The Department of Chemistry congratulates Lecturer Colleen Craig on her promotion to Senior Lecturer, effective September 16, 2016.
Dr. Craig joined the regular faculty of the Department of Chemistry as Lecturer in Autumn 2012 after serving as an instructor for general chemistry courses since Autumn 2009. She typically teaches Introduction to General Chemistry and multiple courses in the introductory-level general chemistry sequence, and she contributes in-depth knowledge about online learning and assessment systems. For her efforts to incorporate innovative technology in the classroom to enhance student learning and engagement, Dr. Craig was one of four Chemistry team members to receive the 2015 Distinguished Teaching Award for Innovation with Technology.

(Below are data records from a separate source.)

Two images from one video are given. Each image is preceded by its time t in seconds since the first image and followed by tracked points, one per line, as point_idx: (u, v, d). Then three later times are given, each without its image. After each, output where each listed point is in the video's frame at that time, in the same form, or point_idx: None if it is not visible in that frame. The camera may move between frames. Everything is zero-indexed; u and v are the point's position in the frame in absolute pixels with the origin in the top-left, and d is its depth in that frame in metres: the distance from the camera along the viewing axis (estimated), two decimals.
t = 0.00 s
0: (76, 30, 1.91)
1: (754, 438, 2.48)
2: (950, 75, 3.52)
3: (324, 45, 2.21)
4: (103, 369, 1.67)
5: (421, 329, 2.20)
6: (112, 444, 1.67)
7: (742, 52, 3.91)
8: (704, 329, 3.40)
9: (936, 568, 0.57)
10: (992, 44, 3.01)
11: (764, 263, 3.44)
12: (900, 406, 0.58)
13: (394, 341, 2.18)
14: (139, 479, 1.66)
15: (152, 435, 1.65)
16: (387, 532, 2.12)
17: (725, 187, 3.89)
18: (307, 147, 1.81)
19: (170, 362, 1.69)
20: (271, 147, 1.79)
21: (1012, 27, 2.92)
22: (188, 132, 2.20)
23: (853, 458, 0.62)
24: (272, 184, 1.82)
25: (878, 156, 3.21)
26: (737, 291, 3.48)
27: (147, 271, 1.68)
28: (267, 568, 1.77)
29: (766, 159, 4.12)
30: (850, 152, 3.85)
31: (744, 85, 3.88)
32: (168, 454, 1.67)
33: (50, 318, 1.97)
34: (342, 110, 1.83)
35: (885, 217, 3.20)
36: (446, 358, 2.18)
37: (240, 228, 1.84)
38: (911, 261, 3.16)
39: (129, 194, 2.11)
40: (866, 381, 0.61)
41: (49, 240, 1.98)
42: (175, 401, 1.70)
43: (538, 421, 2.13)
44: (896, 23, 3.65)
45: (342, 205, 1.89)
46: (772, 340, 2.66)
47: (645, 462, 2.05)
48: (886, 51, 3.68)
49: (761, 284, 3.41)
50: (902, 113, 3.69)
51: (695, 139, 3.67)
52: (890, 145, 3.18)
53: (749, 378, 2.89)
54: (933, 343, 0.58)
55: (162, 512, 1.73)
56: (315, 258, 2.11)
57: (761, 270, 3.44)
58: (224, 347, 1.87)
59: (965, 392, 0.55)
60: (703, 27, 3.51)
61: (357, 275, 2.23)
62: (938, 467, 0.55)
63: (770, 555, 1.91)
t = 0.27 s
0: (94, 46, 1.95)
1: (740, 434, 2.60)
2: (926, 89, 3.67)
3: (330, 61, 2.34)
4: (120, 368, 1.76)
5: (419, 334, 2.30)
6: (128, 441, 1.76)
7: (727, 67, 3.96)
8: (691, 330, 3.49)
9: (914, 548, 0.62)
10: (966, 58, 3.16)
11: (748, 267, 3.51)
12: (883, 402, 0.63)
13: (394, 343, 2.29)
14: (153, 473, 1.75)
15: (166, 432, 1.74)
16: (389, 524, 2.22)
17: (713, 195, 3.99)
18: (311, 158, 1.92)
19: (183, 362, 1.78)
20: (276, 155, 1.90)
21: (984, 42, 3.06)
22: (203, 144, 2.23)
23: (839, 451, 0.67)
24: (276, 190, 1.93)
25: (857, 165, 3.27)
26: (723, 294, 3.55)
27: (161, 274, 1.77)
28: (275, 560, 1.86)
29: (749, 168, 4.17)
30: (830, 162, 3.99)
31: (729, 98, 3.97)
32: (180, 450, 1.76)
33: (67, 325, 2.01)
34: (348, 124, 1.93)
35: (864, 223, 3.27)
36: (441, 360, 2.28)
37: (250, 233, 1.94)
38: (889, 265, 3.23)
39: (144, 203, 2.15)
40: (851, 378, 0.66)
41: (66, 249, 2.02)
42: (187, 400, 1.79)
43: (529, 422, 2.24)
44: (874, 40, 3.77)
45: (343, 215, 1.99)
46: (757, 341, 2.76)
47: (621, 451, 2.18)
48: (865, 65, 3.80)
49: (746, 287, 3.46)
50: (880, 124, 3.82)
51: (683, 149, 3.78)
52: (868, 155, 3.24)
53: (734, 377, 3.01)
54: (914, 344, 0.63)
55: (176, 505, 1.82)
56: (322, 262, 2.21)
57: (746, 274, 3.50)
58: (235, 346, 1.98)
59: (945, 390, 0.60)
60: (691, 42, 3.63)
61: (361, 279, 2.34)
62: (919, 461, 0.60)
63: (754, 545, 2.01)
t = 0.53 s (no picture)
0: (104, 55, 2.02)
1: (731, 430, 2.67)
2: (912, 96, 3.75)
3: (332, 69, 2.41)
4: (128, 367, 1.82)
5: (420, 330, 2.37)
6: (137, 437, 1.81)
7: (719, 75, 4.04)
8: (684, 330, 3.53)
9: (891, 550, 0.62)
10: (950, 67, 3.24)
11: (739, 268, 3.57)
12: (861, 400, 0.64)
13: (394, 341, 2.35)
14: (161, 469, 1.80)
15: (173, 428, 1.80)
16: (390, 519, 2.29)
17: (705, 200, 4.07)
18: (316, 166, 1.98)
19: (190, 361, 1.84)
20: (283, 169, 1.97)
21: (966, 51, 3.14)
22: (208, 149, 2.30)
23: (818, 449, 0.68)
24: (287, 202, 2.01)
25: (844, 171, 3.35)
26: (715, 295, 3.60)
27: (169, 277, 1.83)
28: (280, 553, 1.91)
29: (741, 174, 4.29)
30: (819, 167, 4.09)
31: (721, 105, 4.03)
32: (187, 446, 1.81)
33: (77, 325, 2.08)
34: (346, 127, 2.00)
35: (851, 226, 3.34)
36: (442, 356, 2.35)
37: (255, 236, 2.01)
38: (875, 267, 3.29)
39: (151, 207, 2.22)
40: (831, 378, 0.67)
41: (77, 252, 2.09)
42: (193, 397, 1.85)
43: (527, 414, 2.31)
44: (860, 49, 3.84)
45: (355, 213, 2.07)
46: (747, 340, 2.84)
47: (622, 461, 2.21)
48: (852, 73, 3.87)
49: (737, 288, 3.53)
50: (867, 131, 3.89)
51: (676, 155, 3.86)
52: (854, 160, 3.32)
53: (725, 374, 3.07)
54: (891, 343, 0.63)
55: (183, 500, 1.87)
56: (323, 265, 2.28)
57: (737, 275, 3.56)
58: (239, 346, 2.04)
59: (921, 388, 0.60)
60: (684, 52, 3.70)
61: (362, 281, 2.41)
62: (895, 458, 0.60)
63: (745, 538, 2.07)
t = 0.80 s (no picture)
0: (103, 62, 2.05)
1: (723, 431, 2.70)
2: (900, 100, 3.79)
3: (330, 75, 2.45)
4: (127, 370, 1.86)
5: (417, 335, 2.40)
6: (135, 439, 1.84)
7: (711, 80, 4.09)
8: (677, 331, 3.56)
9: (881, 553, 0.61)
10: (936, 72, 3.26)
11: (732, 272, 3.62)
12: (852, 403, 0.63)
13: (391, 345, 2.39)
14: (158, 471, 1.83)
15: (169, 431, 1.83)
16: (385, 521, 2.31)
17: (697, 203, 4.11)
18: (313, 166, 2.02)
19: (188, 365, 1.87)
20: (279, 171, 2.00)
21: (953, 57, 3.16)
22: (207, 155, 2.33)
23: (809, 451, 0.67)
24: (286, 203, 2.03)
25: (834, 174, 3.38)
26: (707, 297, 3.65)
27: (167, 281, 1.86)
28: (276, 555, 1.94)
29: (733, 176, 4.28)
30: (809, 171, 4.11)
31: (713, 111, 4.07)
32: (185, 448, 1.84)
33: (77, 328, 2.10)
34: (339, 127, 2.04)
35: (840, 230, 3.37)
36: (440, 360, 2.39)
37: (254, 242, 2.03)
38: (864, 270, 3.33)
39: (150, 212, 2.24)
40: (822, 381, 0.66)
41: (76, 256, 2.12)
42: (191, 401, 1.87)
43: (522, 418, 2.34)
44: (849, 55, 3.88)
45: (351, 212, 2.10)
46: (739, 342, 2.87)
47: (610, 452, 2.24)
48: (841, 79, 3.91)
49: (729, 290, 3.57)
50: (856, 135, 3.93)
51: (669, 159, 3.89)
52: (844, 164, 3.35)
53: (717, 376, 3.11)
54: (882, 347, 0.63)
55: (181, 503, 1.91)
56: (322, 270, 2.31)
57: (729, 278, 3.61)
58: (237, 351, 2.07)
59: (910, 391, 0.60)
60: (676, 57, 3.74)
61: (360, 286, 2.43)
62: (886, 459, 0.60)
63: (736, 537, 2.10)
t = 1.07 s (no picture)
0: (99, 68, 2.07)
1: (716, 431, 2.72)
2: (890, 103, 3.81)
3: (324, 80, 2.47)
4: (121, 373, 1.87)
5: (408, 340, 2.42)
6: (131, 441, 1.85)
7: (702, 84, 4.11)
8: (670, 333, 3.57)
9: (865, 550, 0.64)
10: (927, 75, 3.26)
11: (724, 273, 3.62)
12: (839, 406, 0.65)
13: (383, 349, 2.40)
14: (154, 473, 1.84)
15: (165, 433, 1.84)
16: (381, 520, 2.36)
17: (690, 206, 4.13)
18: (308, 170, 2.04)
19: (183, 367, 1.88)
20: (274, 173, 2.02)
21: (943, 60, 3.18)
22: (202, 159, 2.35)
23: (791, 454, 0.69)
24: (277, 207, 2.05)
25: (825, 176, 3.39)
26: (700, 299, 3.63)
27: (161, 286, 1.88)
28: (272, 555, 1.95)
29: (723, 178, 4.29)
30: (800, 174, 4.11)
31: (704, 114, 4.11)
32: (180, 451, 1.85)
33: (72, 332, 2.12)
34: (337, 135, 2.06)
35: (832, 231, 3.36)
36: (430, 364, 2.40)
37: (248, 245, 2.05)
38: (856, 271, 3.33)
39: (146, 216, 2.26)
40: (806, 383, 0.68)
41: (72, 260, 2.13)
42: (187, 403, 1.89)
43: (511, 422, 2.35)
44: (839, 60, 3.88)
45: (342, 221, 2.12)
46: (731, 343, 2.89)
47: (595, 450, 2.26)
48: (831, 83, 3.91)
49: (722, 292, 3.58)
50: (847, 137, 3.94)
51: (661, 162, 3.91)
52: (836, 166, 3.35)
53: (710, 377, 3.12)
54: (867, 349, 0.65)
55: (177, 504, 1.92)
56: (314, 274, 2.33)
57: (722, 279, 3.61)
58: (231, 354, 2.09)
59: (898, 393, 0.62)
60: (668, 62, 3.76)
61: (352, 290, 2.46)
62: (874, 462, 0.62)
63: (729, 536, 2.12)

The Department of Chemistry congratulates Lecturer Jasmine Bryant on her promotion to Senior Lecturer, effective September 16, 2016.

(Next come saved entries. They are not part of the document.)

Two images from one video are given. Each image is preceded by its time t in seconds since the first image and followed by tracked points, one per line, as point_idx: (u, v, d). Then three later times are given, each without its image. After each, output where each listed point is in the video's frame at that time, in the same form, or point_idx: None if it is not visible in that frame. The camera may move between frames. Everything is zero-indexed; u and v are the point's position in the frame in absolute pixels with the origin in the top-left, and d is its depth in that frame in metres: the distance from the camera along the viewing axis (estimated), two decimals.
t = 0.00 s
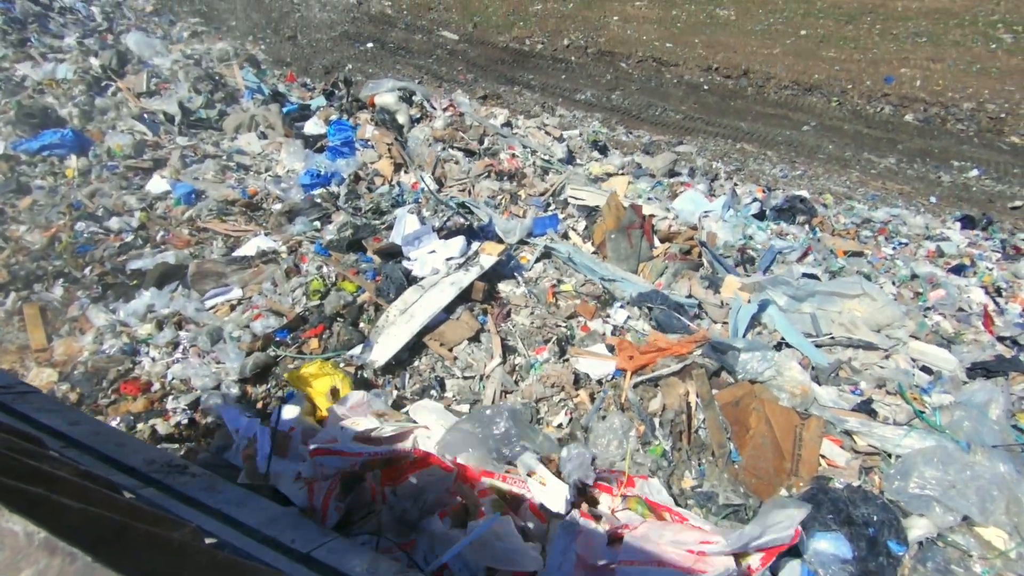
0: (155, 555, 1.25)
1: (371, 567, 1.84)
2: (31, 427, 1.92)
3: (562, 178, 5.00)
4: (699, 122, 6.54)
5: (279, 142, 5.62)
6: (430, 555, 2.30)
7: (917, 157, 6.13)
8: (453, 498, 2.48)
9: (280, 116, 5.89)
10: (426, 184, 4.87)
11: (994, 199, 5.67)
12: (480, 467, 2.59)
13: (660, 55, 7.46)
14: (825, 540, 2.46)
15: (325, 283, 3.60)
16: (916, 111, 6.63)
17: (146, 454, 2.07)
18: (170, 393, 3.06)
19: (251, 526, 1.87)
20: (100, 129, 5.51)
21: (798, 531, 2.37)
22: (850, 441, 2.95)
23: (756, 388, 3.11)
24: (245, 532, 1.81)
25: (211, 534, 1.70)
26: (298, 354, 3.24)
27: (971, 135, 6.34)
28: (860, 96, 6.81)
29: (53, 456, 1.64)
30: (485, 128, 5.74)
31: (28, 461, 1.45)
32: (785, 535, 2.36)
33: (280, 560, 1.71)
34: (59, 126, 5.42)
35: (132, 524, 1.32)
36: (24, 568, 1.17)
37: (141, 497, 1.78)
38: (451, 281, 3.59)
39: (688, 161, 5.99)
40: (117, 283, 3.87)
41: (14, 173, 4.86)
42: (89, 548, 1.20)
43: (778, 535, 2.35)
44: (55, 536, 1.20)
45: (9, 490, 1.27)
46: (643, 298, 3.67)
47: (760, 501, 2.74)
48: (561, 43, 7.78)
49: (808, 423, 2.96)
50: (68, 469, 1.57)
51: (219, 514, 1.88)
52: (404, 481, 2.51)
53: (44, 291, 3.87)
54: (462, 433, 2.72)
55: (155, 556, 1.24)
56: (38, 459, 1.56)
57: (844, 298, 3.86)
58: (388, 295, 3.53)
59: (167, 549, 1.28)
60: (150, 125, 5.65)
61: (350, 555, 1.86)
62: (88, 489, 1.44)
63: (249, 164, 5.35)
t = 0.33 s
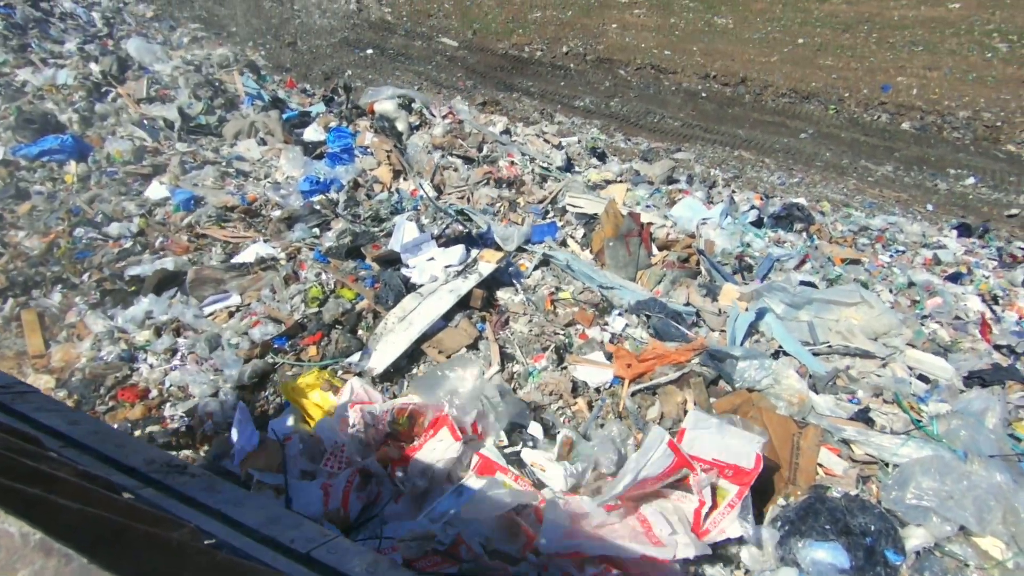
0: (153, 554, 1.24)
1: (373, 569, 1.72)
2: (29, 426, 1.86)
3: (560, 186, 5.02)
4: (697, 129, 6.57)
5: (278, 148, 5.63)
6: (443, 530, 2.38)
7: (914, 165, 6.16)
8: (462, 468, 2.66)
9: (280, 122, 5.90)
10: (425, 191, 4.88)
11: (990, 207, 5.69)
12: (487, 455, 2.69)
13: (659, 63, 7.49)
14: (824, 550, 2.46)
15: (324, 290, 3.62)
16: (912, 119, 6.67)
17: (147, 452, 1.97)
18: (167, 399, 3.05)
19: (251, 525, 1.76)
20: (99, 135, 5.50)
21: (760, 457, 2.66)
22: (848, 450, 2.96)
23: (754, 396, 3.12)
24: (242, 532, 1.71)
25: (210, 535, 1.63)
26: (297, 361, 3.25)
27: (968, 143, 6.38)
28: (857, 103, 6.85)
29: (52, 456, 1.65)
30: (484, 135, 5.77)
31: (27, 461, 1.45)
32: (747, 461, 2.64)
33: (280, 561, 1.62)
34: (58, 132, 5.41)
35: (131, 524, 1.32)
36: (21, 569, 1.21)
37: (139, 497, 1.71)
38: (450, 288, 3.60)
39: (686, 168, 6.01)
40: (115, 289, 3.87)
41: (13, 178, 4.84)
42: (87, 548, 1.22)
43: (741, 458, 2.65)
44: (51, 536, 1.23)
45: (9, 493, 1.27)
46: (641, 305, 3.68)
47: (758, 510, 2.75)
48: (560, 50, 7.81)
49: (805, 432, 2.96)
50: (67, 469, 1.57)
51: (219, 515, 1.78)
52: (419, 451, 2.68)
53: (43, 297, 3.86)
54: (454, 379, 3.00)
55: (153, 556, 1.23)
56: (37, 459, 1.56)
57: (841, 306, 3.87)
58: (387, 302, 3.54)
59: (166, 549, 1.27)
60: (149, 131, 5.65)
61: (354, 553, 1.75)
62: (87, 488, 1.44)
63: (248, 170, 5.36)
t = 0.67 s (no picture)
0: (162, 554, 1.08)
1: (377, 568, 1.58)
2: (28, 423, 1.73)
3: (560, 193, 5.09)
4: (696, 136, 6.64)
5: (281, 155, 5.69)
6: (450, 530, 2.41)
7: (911, 173, 6.24)
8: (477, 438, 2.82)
9: (283, 129, 5.97)
10: (428, 198, 4.94)
11: (986, 215, 5.76)
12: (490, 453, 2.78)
13: (658, 71, 7.58)
14: (821, 552, 2.49)
15: (328, 295, 3.69)
16: (908, 128, 6.76)
17: (149, 453, 1.82)
18: (173, 402, 3.09)
19: (257, 525, 1.63)
20: (104, 141, 5.54)
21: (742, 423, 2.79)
22: (846, 454, 3.02)
23: (753, 401, 3.17)
24: (243, 530, 1.60)
25: (215, 535, 1.49)
26: (302, 365, 3.31)
27: (963, 151, 6.47)
28: (854, 112, 6.94)
29: (53, 454, 1.52)
30: (485, 143, 5.84)
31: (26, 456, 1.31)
32: (728, 425, 2.79)
33: (286, 561, 1.50)
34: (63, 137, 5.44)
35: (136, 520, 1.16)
36: (26, 566, 1.01)
37: (139, 496, 1.57)
38: (452, 293, 3.65)
39: (684, 175, 6.08)
40: (121, 294, 3.91)
41: (18, 183, 4.87)
42: (90, 545, 1.05)
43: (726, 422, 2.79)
44: (57, 534, 1.04)
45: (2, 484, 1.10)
46: (641, 311, 3.74)
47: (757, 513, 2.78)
48: (560, 58, 7.90)
49: (803, 435, 2.98)
50: (70, 468, 1.43)
51: (220, 514, 1.66)
52: (428, 437, 2.86)
53: (49, 301, 3.90)
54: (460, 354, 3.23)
55: (163, 555, 1.08)
56: (37, 456, 1.42)
57: (838, 312, 3.93)
58: (390, 308, 3.61)
59: (172, 546, 1.11)
60: (154, 137, 5.69)
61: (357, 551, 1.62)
62: (90, 488, 1.29)
63: (252, 176, 5.42)
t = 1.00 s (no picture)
0: (162, 553, 1.10)
1: (375, 566, 1.58)
2: (29, 423, 1.75)
3: (561, 197, 5.17)
4: (695, 143, 6.73)
5: (284, 159, 5.77)
6: (450, 530, 2.46)
7: (908, 180, 6.32)
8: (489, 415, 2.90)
9: (287, 133, 6.04)
10: (430, 201, 5.01)
11: (982, 222, 5.83)
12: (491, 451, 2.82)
13: (656, 78, 7.67)
14: (816, 546, 2.56)
15: (333, 295, 3.76)
16: (905, 135, 6.85)
17: (148, 451, 1.85)
18: (181, 399, 3.15)
19: (254, 524, 1.66)
20: (110, 144, 5.60)
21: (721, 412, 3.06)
22: (841, 451, 3.08)
23: (750, 400, 3.23)
24: (244, 530, 1.62)
25: (213, 534, 1.52)
26: (307, 363, 3.37)
27: (959, 158, 6.55)
28: (851, 119, 7.04)
29: (54, 453, 1.53)
30: (486, 148, 5.92)
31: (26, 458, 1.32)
32: (712, 413, 3.03)
33: (283, 559, 1.51)
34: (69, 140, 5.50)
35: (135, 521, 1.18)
36: (26, 566, 1.04)
37: (141, 496, 1.60)
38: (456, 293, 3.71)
39: (683, 182, 6.16)
40: (128, 295, 3.96)
41: (25, 185, 4.91)
42: (92, 544, 1.07)
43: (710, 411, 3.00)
44: (58, 533, 1.07)
45: (7, 484, 1.13)
46: (640, 312, 3.81)
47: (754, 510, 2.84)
48: (560, 65, 8.00)
49: (799, 434, 3.07)
50: (71, 467, 1.45)
51: (220, 513, 1.68)
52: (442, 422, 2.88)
53: (57, 301, 3.95)
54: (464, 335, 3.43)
55: (164, 554, 1.10)
56: (37, 456, 1.44)
57: (834, 314, 4.00)
58: (394, 308, 3.68)
59: (173, 546, 1.14)
60: (159, 140, 5.75)
61: (354, 549, 1.62)
62: (89, 488, 1.30)
63: (256, 180, 5.48)
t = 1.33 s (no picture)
0: (160, 555, 1.10)
1: (371, 570, 1.57)
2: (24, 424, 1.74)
3: (561, 199, 5.26)
4: (693, 148, 6.83)
5: (288, 161, 5.85)
6: (456, 514, 2.52)
7: (904, 186, 6.42)
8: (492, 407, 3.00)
9: (290, 136, 6.12)
10: (433, 203, 5.08)
11: (977, 227, 5.92)
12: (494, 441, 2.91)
13: (655, 85, 7.78)
14: (812, 536, 2.61)
15: (338, 293, 3.83)
16: (900, 142, 6.95)
17: (145, 453, 1.83)
18: (190, 392, 3.21)
19: (250, 527, 1.64)
20: (116, 147, 5.67)
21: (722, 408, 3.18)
22: (836, 446, 3.16)
23: (747, 395, 3.30)
24: (240, 532, 1.59)
25: (209, 536, 1.49)
26: (314, 358, 3.44)
27: (955, 165, 6.64)
28: (848, 126, 7.14)
29: (49, 455, 1.52)
30: (488, 151, 6.00)
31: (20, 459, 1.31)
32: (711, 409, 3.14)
33: (280, 563, 1.49)
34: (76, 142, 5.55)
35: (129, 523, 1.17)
36: (22, 566, 1.04)
37: (137, 497, 1.56)
38: (459, 290, 3.78)
39: (682, 187, 6.25)
40: (136, 293, 4.02)
41: (33, 185, 4.96)
42: (87, 545, 1.07)
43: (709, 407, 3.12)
44: (54, 534, 1.07)
45: (4, 486, 1.13)
46: (639, 311, 3.88)
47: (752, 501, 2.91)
48: (559, 71, 8.11)
49: (794, 429, 3.15)
50: (66, 469, 1.44)
51: (217, 516, 1.65)
52: (450, 418, 3.00)
53: (66, 299, 4.00)
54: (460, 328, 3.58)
55: (162, 556, 1.10)
56: (33, 457, 1.43)
57: (830, 314, 4.08)
58: (398, 306, 3.76)
59: (168, 548, 1.13)
60: (165, 143, 5.82)
61: (351, 552, 1.60)
62: (84, 489, 1.29)
63: (260, 182, 5.55)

Dr. Bryant joined the regular faculty of the Department of Chemistry as Lecturer in Autumn 2012, though she has previously contributed to the Department in both instructional and administrative capacities. She is unusually versatile as an instructor, successfully teaching large lecture courses in 100-level introductory general chemistry and 200-level sophomore organic chemistry, as well as 300-level inorganic chemistry lecture and laboratory courses. For her efforts to incorporate innovative technology in the classroom to enhance student learning and engagement, Dr. Bryant was one of four Chemistry team members to receive the 2015 Distinguished Teaching Award for Innovation with Technology.
Robert Synovec, Professor and Associate Chair for Graduate Education, is the recipient of the 2016 Marcel Golay Award. The Marcel Golay Award was created by PerkinElmer in honor of Marcel Jules Eduard Golay, the inventor of capillary columns. It is presented to a scientist in recognition of a lifetime of achievement in capillary chromatography. Prof. Synovec is being recognized for his “outstanding investigations in the areas of complex mixture analysis, multidimensional chromatography instrumentation design, and chemometrics uses for analytical separations.” The award will be given at the 40th International Symposium on Capillary Chromatography, in Riva del Garda, Italy, May 31- June 3, 2016.